Every line below must come back exactly as it stands, with the images omitted.

(Source records)

┄┄┄┄┄┄

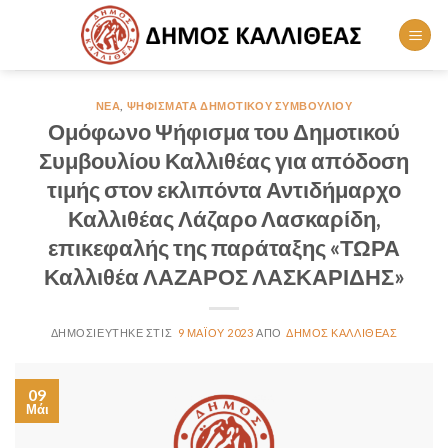
Skip
to
content
ΝΈΑ
,
ΨΗΦΊΣΜΑΤΑ ΔΗΜΟΤΙΚΟΎ ΣΥΜΒΟΥΛΊΟΥ
Ομόφωνο Ψήφισμα του Δημοτικού
Συμβουλίου Καλλιθέας για απόδοση
τιμής στον εκλιπόντα Αντιδήμαρχο
Καλλιθέας Λάζαρο Λασκαρίδη,
επικεφαλής της παράταξης «ΤΩΡΑ
Καλλιθέα ΛΑΖΑΡΟΣ ΛΑΣΚΑΡΙΔΗΣ»
9 ΜΑΪ́ΟΥ 2023
ΔΉΜΟΣ ΚΑΛΛΙΘΈΑΣ
09
Μάι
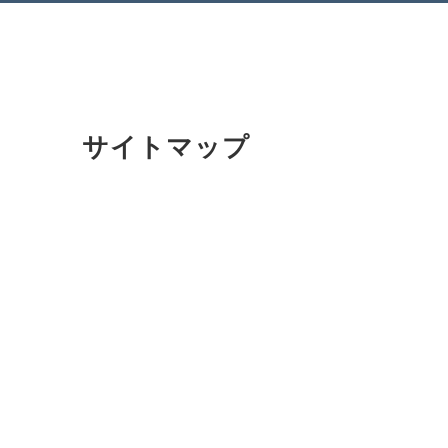
サイトマップ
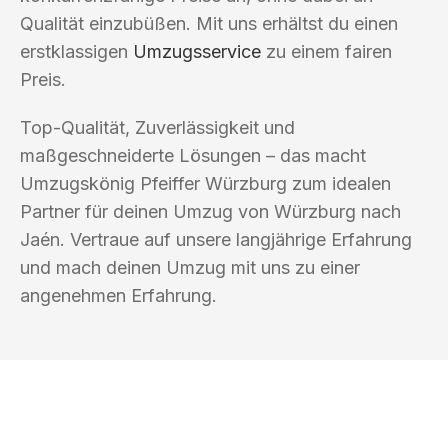
Qualität einzubüßen. Mit uns erhältst du einen
erstklassigen
Umzugsservice
zu einem fairen
Preis.
Top-Qualität, Zuverlässigkeit und
maßgeschneiderte Lösungen – das macht
Umzugskönig Pfeiffer Würzburg zum idealen
Partner für deinen Umzug von Würzburg nach
Jaén. Vertraue auf unsere langjährige Erfahrung
und mach deinen Umzug mit uns zu einer
angenehmen Erfahrung.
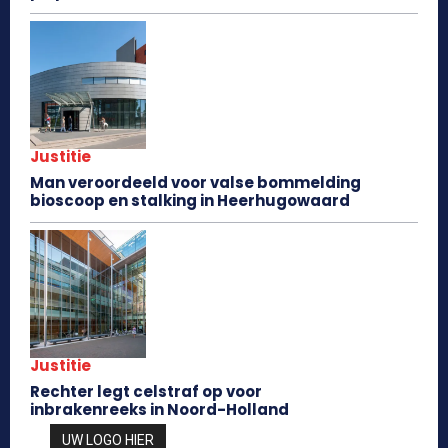
Justitie
Man veroordeeld voor valse bommelding
bioscoop en stalking in Heerhugowaard
Justitie
Rechter legt celstraf op voor
inbrakenreeks in Noord-Holland
UW LOGO HIER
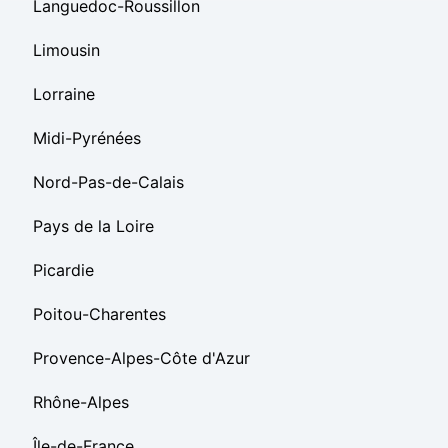
Languedoc-Roussillon
Limousin
Lorraine
Midi-Pyrénées
Nord-Pas-de-Calais
Pays de la Loire
Picardie
Poitou-Charentes
Provence-Alpes-Côte d'Azur
Rhône-Alpes
Île-de-France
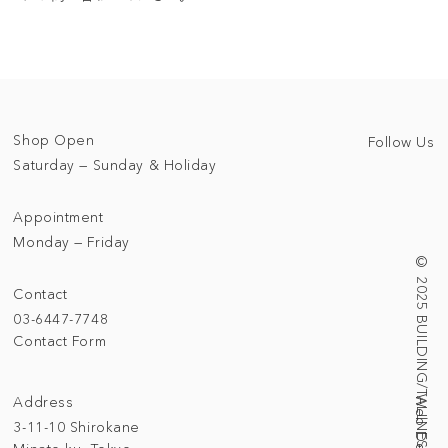
Shop Open
Follow Us
Saturday — Sunday & Holiday
Appointment
Monday — Friday
© 2025 BUILDING/TALLNESS LTD.
Contact
03-6447-7748
Contact Form
Address
3-11-10 Shirokane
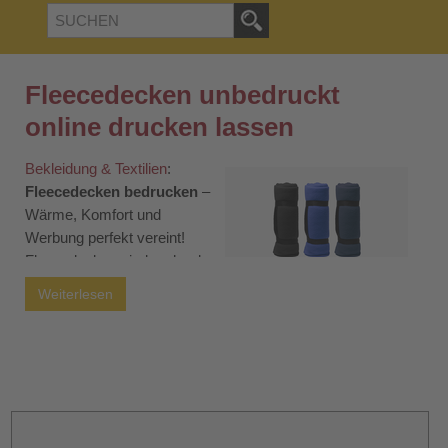
Fleecedecken unbedruckt
online drucken lassen
Bekleidung & Textilien
:
Fleecedecken bedrucken
–
Wärme, Komfort und
Werbung perfekt vereint!
Fleecedecken sind mehr als
nur ein kuscheliges
Weiterlesen
Accessoire für kalte Tage.
Sie haben sich in den letzten
Jahren zu einem beliebten
Werbemittel entwickelt, das Funktionalität und
Markenbotschaft miteinander verbindet. Wenn Sie eine
Fleecedecke bedrucken lassen, schenken Sie nicht nur
Wärme, sondern auch Aufmerksamkeit. Ob in Cafés, Bars,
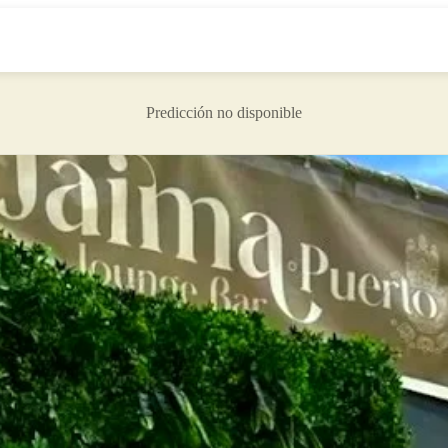
Predicción no disponible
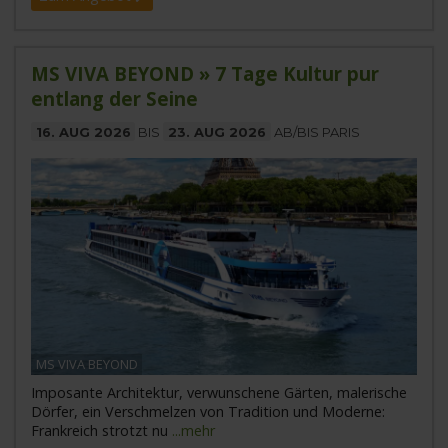
MS VIVA BEYOND » 7 Tage Kultur pur
entlang der Seine
16. AUG 2026
BIS
23. AUG 2026
AB/BIS PARIS
MS VIVA BEYOND
Imposante Architektur, verwunschene Gärten, malerische
Dörfer, ein Verschmelzen von Tradition und Moderne:
Frankreich strotzt nu
...mehr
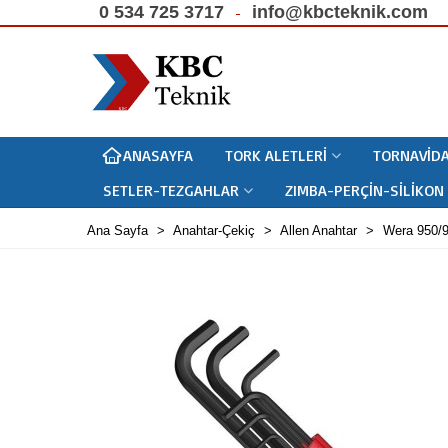
0 534 725 3717
info@kbcteknik.com
ANASAYFA
TORK ALETLERI
TORNAVIDA
SETLER-TEZGAHLAR
ZIMBA-PERÇIN-SILIKON
Ana Sayfa
>
Anahtar-Çekiç
>
Allen Anahtar
>
Wera 950/9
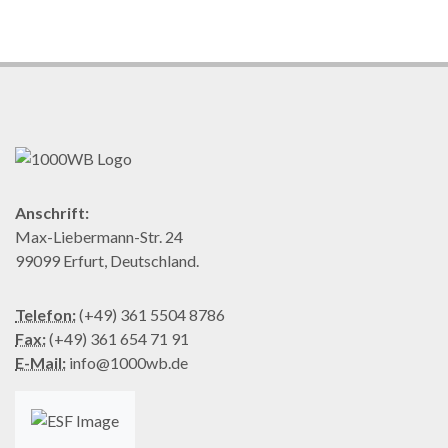
Anschrift:
Max-Liebermann-Str. 24
99099 Erfurt, Deutschland.
Telefon:
(+49) 361 5504 8786
Fax:
(+49) 361 654 71 91
E-Mail:
info@1000wb.de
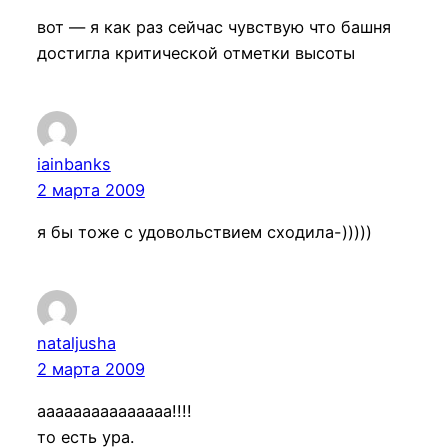
вот — я как раз сейчас чувствую что башня
достигла критической отметки высоты
iainbanks
2 марта 2009
я бы тоже с удовольствием сходила-)))))
nataljusha
2 марта 2009
ааааааааааааааа!!!!
то есть ура.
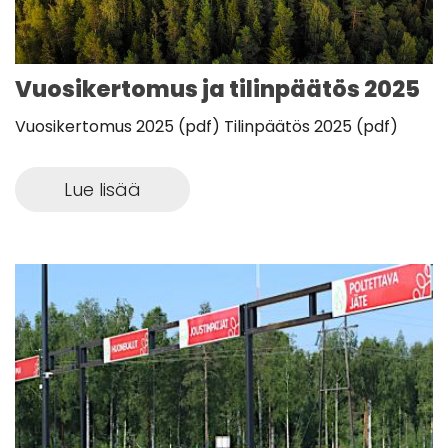
Vuosikertomus ja tilinpäätös 2025
Vuosikertomus 2025 (pdf) Tilinpäätös 2025 (pdf)
Lue lisää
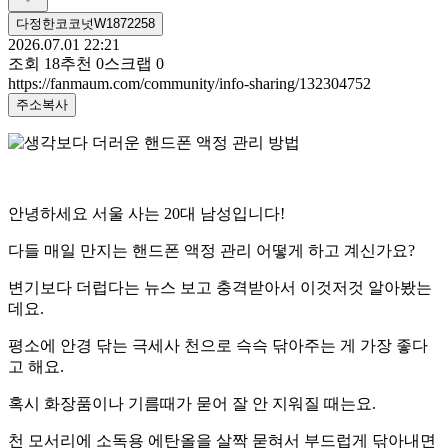
다정한코코넛W1872258
2026.07.01 22:21
조회
18
추천
0
스크랩
0
https://fanmaum.com/community/info-sharing/132304752
주소복사
안녕하세요 서울 사는 20대 남성입니다!
다들 매일 만지는 핸드폰 액정 관리 어떻게 하고 계신가요?
변기보다 더럽다는 뉴스 보고 충격받아서 이것저것 알아봤는
데요.
평소에 안경 닦는 극세사 천으로 슥슥 닦아주는 게 가장 좋다
고 해요.
혹시 화장품이나 기름때가 묻어 잘 안 지워질 때는요.
천 모서리에 소독용 에탄올을 살짝 묻혀서 부드럽게 닦아내면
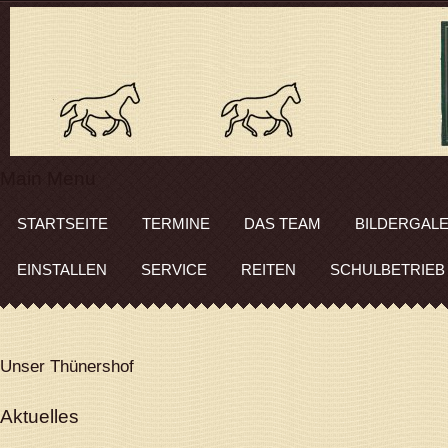
Main Menu
STARTSEITE
TERMINE
DAS TEAM
BILDERGALE
EINSTALLEN
SERVICE
REITEN
SCHULBETRIEB
Unser Thünershof
Aktuelles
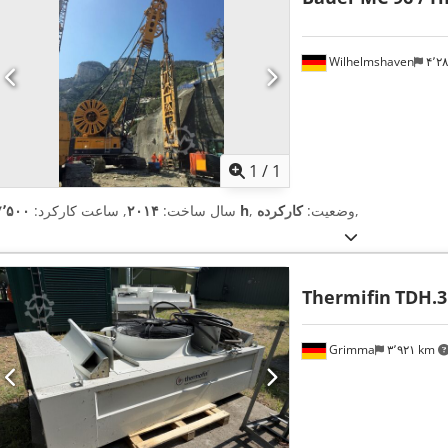
Wilhelmshaven
۴٬
اویر بیشتر
1
/
1
,
, وضعیت:
کارکرده
۷٬۵۰۰ h
سال ساخت:
۲۰۱۴
, ساعت کارکرد:
Thermifin
TDH.3
Grimma
۳٬۹۲۱ km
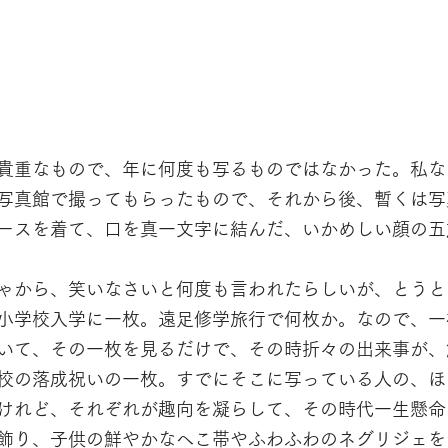
貴重なもので、年に何度も写るものではなかった。私な
写真館で撮ってもらったもので、それから後、暫くは写
ースを着て、口を真一文字に結んだ、いかめしい顔の五
ゃから、笑いなさいと何度も言われたらしいが、とうと
小学校入学に一枚。遠足修学旅行で何枚か。なので、一
いて、その一枚を見るだけで、その時折々の出来事が、
校の落成祝いの一枚。すでにそこに写っている人の、ほ
けれど、それぞれが趣向を凝らして、その時代一生懸命
飾り、子供の鮮やかなへこ帯やふわふわのネグリジェを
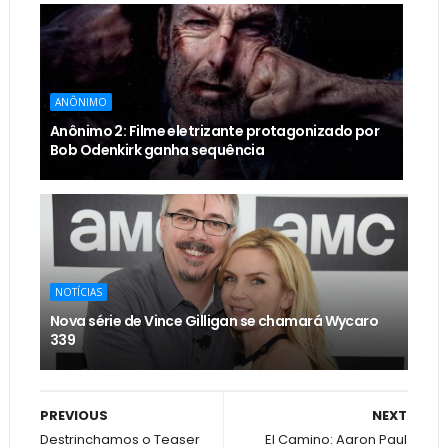
ANÔNIMO
Anônimo 2: Filme eletrizante protagonizado por
Bob Odenkirk ganha sequência
NOTÍCIAS
Nova série de Vince Gilligan se chamará Wycaro
339
PREVIOUS
NEXT
Destrinchamos o Teaser
El Camino: Aaron Paul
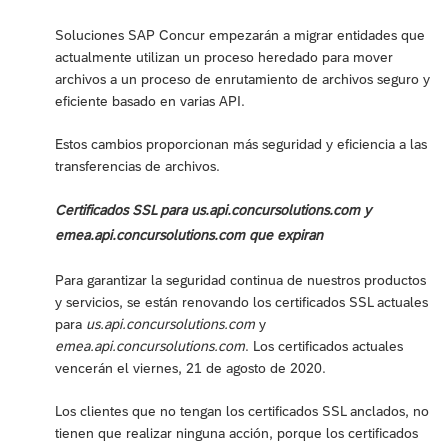
Soluciones SAP Concur empezarán a migrar entidades que
actualmente utilizan un proceso heredado para mover
archivos a un proceso de enrutamiento de archivos seguro y
eficiente basado en varias API.
Estos cambios proporcionan más seguridad y eficiencia a las
transferencias de archivos.
Certificados SSL para us.api.concursolutions.com y
emea.api.concursolutions.com que expiran
Para garantizar la seguridad continua de nuestros productos
y servicios, se están renovando los certificados SSL actuales
para
us.api.concursolutions.com
y
emea.api.concursolutions.com
. Los certificados actuales
vencerán el viernes, 21 de agosto de 2020.
Los clientes que no tengan los certificados SSL anclados, no
tienen que realizar ninguna acción, porque los certificados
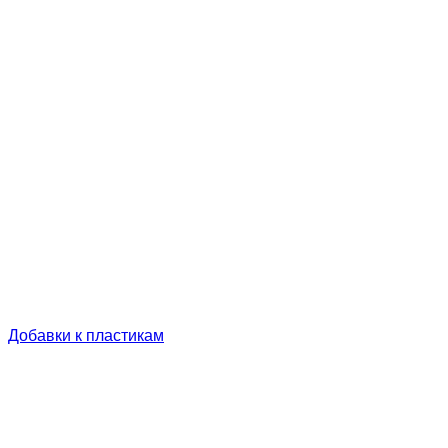
Добавки к пластикам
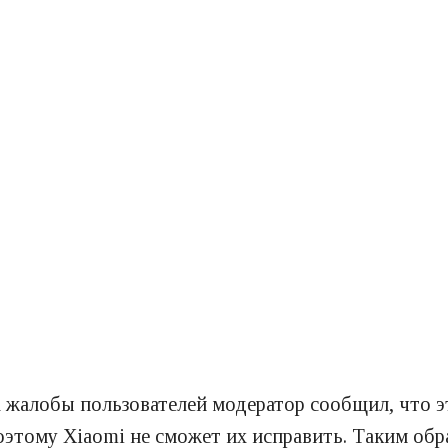
 жалобы пользователей модератор сообщил, что эт
оэтому Xiaomi не сможет их исправить. Таким обр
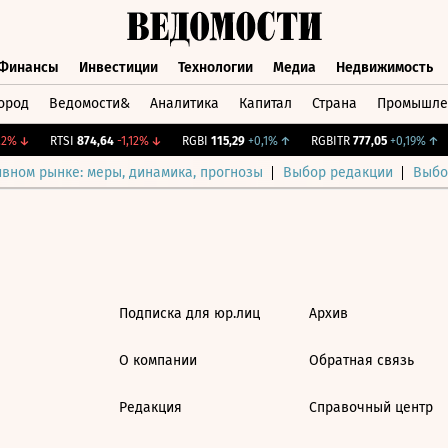
Финансы
Инвестиции
Технологии
Медиа
Недвижимость
ород
Ведомости&
Аналитика
Капитал
Страна
Промышле
а
Финансы
Инвестиции
Технологии
Медиа
Недвижимос
2%
↓
RTSI
874,64
-1,12%
↓
RGBI
115,29
+0,1%
↑
RGBITR
777,05
+0,19%
↑
ивном рынке: меры, динамика, прогнозы
Выбор редакции
Выбо
Подписка для юр.лиц
Архив
О компании
Обратная связь
Редакция
Справочный центр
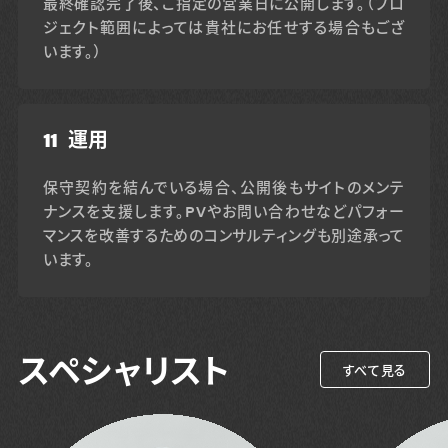
最終確認完了後、ご指定の営業日に公開します。（プロ
ジェクト範囲によっては貴社にお任せする場合もござ
います。）
11
運用
保守契約を結んでいる場合、公開後もサイトのメンテ
ナンスを支援します。PVやお問い合わせなどパフォー
マンスを改善するためのコンサルティングも別途承って
います。
スペシャリスト
すべて見る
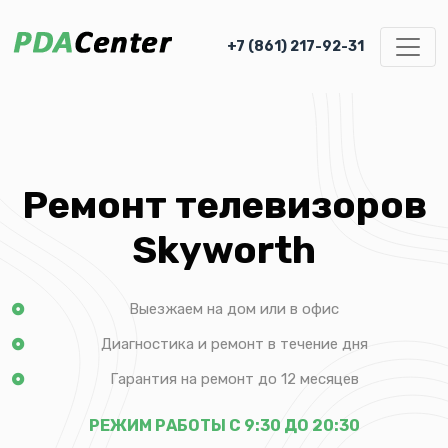
+7 (861) 217-92-31
Ремонт телевизоров
Skyworth
Выезжаем на дом или в офис
Диагностика и ремонт в течение дня
Гарантия на ремонт до 12 месяцев
РЕЖИМ РАБОТЫ С 9:30 ДО 20:30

┄┄┄┄┄┄

OUTPUT BELOW:
Skip
to
content
ΝΈΑ
,
ΨΗΦΊΣΜΑΤΑ ΔΗΜΟΤΙΚΟΎ ΣΥΜΒΟΥΛΊΟΥ
Ομόφωνο Ψήφισμα του Δημοτικού
Συμβουλίου Καλλιθέας για απόδοση
τιμής στον εκλιπόντα Αντιδήμαρχο
Καλλιθέας Λάζαρο Λασκαρίδη,
επικεφαλής της παράταξης «ΤΩΡΑ
Καλλιθέα ΛΑΖΑΡΟΣ ΛΑΣΚΑΡΙΔΗΣ»
9 ΜΑΪ́ΟΥ 2023
ΔΉΜΟΣ ΚΑΛΛΙΘΈΑΣ
09
Μάι
サイトマップ
Qualität einzubüßen. Mit uns erhältst du einen
erstklassigen
Umzugsservice
zu einem fairen
Preis.
Top-Qualität, Zuverlässigkeit und
maßgeschneiderte Lösungen – das macht
Umzugskönig Pfeiffer Würzburg zum idealen
Partner für deinen Umzug von Würzburg nach
Jaén. Vertraue auf unsere langjährige Erfahrung
und mach deinen Umzug mit uns zu einer
angenehmen Erfahrung.
Justitie
Man veroordeeld voor valse bommelding
bioscoop en stalking in Heerhugowaard
Justitie
Rechter legt celstraf op voor
inbrakenreeks in Noord-Holland
UW LOGO HIER
Languedoc-Roussillon
Limousin
Lorraine
Midi-Pyrénées
Nord-Pas-de-Calais
Pays de la Loire
Picardie
Poitou-Charentes
Provence-Alpes-Côte d'Azur
Rhône-Alpes
Île-de-France
Shop Open
Follow Us
Saturday — Sunday & Holiday
Appointment
Monday — Friday
© 2025 BUILDING/TALLNESS LTD.
Contact
03-6447-7748
Contact Form
Address
3-11-10 Shirokane
Fleecedecken unbedruckt
online drucken lassen
Bekleidung & Textilien
:
Fleecedecken bedrucken
–
Wärme, Komfort und
Werbung perfekt vereint!
Fleecedecken sind mehr als
nur ein kuscheliges
Weiterlesen
Accessoire für kalte Tage.
Sie haben sich in den letzten
Jahren zu einem beliebten
Werbemittel entwickelt, das Funktionalität und
Markenbotschaft miteinander verbindet. Wenn Sie eine
Fleecedecke bedrucken lassen, schenken Sie nicht nur
Wärme, sondern auch Aufmerksamkeit. Ob in Cafés, Bars,
Predicción no disponible
MS VIVA BEYOND » 7 Tage Kultur pur
entlang der Seine
16. AUG 2026
BIS
23. AUG 2026
AB/BIS PARIS
MS VIVA BEYOND
Imposante Architektur, verwunschene Gärten, malerische
Dörfer, ein Verschmelzen von Tradition und Moderne:
Frankreich strotzt nu
...mehr
0 534 725 3717
info@kbcteknik.com
ANASAYFA
TORK ALETLERI
TORNAVIDA
SETLER-TEZGAHLAR
ZIMBA-PERÇIN-SILIKON
Ana Sayfa
>
Anahtar-Çekiç
>
Allen Anahtar
>
Wera 950/9
Anschrift:
Max-Liebermann-Str. 24
99099 Erfurt, Deutschland.
Telefon:
(+49) 361 5504 8786
Fax:
(+49) 361 654 71 91
E-Mail:
info@1000wb.de
вот — я как раз сейчас чувствую что башня
достигла критической отметки высоты
iainbanks
2 марта 2009
я бы тоже с удовольствием сходила-)))))
nataljusha
2 марта 2009
ааааааааааааааа!!!!
то есть ура.
Vuosikertomus ja tilinpäätös 2025
Vuosikertomus 2025 (pdf) Tilinpäätös 2025 (pdf)
Lue lisää
다정한코코넛W1872258
2026.07.01 22:21
조회
18
추천
0
스크랩
0
https://fanmaum.com/community/info-sharing/132304752
주소복사
안녕하세요 서울 사는 20대 남성입니다!
다들 매일 만지는 핸드폰 액정 관리 어떻게 하고 계신가요?
변기보다 더럽다는 뉴스 보고 충격받아서 이것저것 알아봤는
데요.
평소에 안경 닦는 극세사 천으로 슥슥 닦아주는 게 가장 좋다
고 해요.
혹시 화장품이나 기름때가 묻어 잘 안 지워질 때는요.
천 모서리에 소독용 에탄올을 살짝 묻혀서 부드럽게 닦아내면
Main Menu
STARTSEITE
TERMINE
DAS TEAM
BILDERGALE
EINSTALLEN
SERVICE
REITEN
SCHULBETRIEB
Unser Thünershof
Aktuelles
Wilhelmshaven
۴٬
اویر بیشتر
1
/
1
,
, وضعیت:
کارکرده
۷٬۵۰۰ h
سال ساخت:
۲۰۱۴
, ساعت کارکرد:
Thermifin
TDH.3
Grimma
۳٬۹۲۱ km
貴重なもので、年に何度も写るものではなかった。私な
写真館で撮ってもらったもので、それから後、暫くは写
ースを着て、口を真一文字に結んだ、いかめしい顔の五
ゃから、笑いなさいと何度も言われたらしいが、とうと
小学校入学に一枚。遠足修学旅行で何枚か。なので、一
いて、その一枚を見るだけで、その時折々の出来事が、
校の落成祝いの一枚。すでにそこに写っている人の、ほ
けれど、それぞれが趣向を凝らして、その時代一生懸命
飾り、子供の鮮やかなへこ帯やふわふわのネグリジェを
ANÔNIMO
Anônimo 2: Filme eletrizante protagonizado por
Bob Odenkirk ganha sequência
NOTÍCIAS
Nova série de Vince Gilligan se chamará Wycaro
339
PREVIOUS
NEXT
Destrinchamos o Teaser
El Camino: Aaron Paul
Soluciones SAP Concur empezarán a migrar entidades que
actualmente utilizan un proceso heredado para mover
archivos a un proceso de enrutamiento de archivos seguro y
eficiente basado en varias API.
Estos cambios proporcionan más seguridad y eficiencia a las
transferencias de archivos.
Certificados SSL para us.api.concursolutions.com y
emea.api.concursolutions.com que expiran
Para garantizar la seguridad continua de nuestros productos
y servicios, se están renovando los certificados SSL actuales
para
us.api.concursolutions.com
y
emea.api.concursolutions.com
. Los certificados actuales
vencerán el viernes, 21 de agosto de 2020.
Los clientes que no tengan los certificados SSL anclados, no
tienen que realizar ninguna acción, porque los certificados
Добавки к пластикам
 жалобы пользователей модератор сообщил, что эт
оэтому Xiaomi не сможет их исправить. Таким обр
Финансы
Инвестиции
Технологии
Медиа
Недвижимость
ород
Ведомости&
Аналитика
Капитал
Страна
Промышле
а
Финансы
Инвестиции
Технологии
Медиа
Недвижимос
2%
↓
RTSI
874,64
-1,12%
↓
RGBI
115,29
+0,1%
↑
RGBITR
777,05
+0,19%
↑
ивном рынке: меры, динамика, прогнозы
Выбор редакции
Выбо
Подписка для юр.лиц
Архив
О компании
Обратная связь
Редакция
Справочный центр
最終確認完了後、ご指定の営業日に公開します。（プロ
ジェクト範囲によっては貴社にお任せする場合もござ
います。）
11
運用
保守契約を結んでいる場合、公開後もサイトのメンテ
ナンスを支援します。PVやお問い合わせなどパフォー
マンスを改善するためのコンサルティングも別途承って
います。
スペシャリスト
すべて見る
+7 (861) 217-92-31
Ремонт телевизоров
Skyworth
Выезжаем на дом или в офис
Диагностика и ремонт в течение дня
Гарантия на ремонт до 12 месяцев
РЕЖИМ РАБОТЫ С 9:30 ДО 20:30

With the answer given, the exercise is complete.